The Fourth Appellate District recently certified for publication a significant decision addressing the constitutionality of punitive damages awards under the Due Process Clause, Jet Source Charter, Inc. v. Doherty. The Court of Appeal held that, in cases involving economic damages only, and where the plaintiff is not particularly vulnerable, punitive damages should generally not exceed the amount of compensatory damages awarded.
In Doherty, the plaintiff was an aircraft owner, and the defendants were aircraft dealers who located and negotiated the purchase price on various aircraft that the plaintiff purchased over a two-year period. Plaintiff sued for fraud and breach of fiduciary duty, seeking undisclosed profits the defendants had made on these deals. The plaintiffs were awarded $6.5 million in compensatory damages and prejudgment interest, and $26 million in punitive damages.
On appeal, the defendants argued that the size of the punitive damages award was unconstitutional under the United States Supreme Court’s decision in State Farm Mutual Automobile Insurance Company v. Campbell, 538 U.S. 408 (2003), which placed significant restrictions on the size of such awards under the Due Process Clause.
The Court of Appeal agreed, and reversed the punitive damages award “with instructions that the trial court limit them on a pro rata basis to an amount which in total does not exceed the compensatory damages awarded.” The court held that “[w]here, as here, the conduct in question only involves economic damage to a single plaintiff who is not particularly vulnerable, an award which exceeds the compensatory damages awarded is not consistent with due process.” The court noted that “the total of $6.5 million in compensatory damages and prejudgment interest was, to say the least, substantial,” and it specifically invited a comparison to other California cases where a “relatively small compensatory award justifies 9 to 1 ratio of punitives to compensatory damages.”

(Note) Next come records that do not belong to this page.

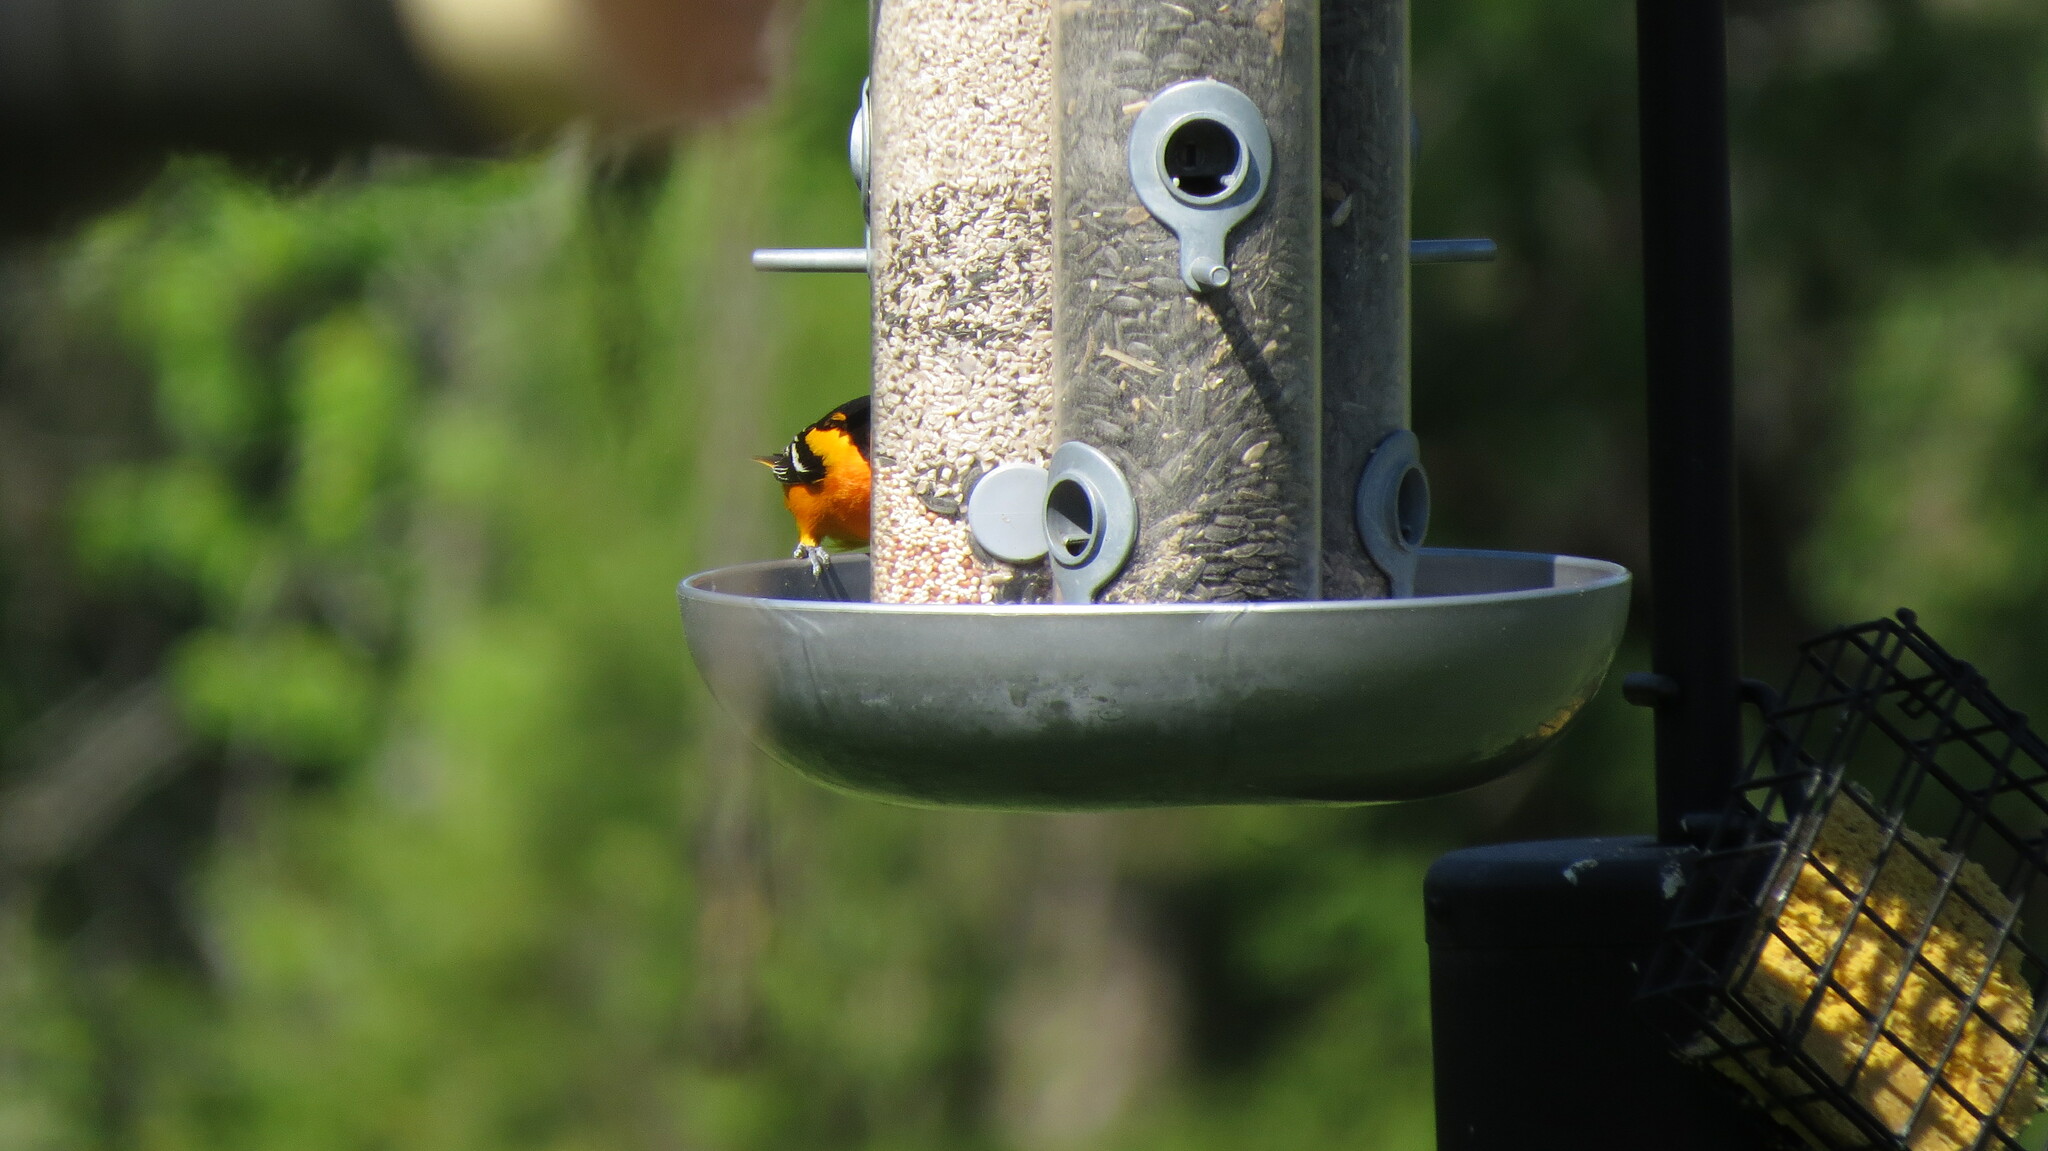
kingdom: Animalia
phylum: Chordata
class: Aves
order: Passeriformes
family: Icteridae
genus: Icterus
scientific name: Icterus galbula
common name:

Doherty is potentially a very significant decision on the issue of punitive damage awards in business tort-type cases. Since the United States Supreme Court decided State Farm in 2003, there have been several decisions issued by California appellate courts which have affirmed punitive damage awards that are nine or ten times the size of the compensatory damages awarded. As the court in Doherty points out, those cases have generally involved relatively small compensatory damage awards, and therefore, a higher ratio of punitive damages was justified. But where the compensatory damages are in the millions, and the harm is economic only (i.e., no one was hurt or injured), then Doherty holds squarely that the punitive damages award should not exceed the compensatory damages award.